Could you return every line of the material that contains the word "ReadData"?
───── Provided material
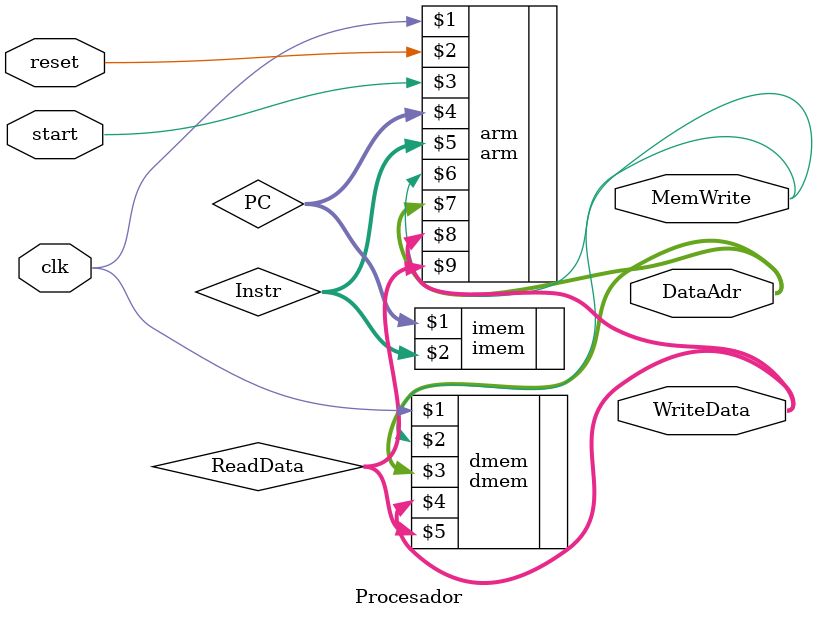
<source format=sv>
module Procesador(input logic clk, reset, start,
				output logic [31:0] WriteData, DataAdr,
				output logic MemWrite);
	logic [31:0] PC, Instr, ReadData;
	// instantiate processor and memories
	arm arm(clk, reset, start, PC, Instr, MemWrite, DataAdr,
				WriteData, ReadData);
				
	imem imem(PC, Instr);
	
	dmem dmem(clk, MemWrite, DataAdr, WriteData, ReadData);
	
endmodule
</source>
──────────
───── Provided material
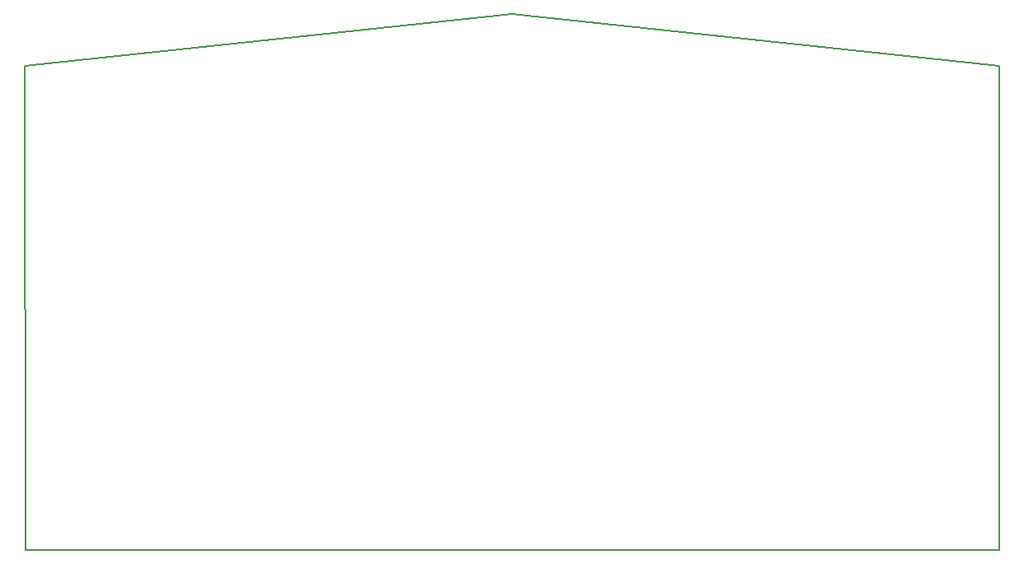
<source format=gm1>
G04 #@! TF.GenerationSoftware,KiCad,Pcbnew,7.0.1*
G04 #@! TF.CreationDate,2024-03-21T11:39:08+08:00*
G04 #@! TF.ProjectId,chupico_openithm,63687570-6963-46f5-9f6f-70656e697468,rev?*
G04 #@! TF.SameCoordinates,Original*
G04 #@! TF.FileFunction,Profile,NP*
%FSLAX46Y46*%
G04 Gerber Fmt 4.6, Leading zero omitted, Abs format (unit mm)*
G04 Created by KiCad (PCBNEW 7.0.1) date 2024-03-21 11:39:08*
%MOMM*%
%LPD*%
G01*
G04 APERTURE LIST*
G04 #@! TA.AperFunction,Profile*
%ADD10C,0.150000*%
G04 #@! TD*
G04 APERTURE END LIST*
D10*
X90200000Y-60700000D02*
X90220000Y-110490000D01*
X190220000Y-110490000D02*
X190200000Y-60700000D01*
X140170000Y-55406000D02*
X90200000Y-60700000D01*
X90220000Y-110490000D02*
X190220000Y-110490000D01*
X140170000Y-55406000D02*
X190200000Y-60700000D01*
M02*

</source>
──────────
───── Provided material
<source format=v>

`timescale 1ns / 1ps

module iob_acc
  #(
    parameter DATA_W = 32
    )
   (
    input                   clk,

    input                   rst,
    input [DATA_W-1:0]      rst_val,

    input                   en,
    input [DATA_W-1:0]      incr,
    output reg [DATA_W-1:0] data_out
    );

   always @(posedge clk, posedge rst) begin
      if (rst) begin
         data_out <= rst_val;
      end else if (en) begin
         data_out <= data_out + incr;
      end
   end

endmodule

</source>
──────────
* [Finished exercise]:
	logic [31:0] PC, Instr, ReadData;
				WriteData, ReadData);
	dmem dmem(clk, MemWrite, DataAdr, WriteData, ReadData);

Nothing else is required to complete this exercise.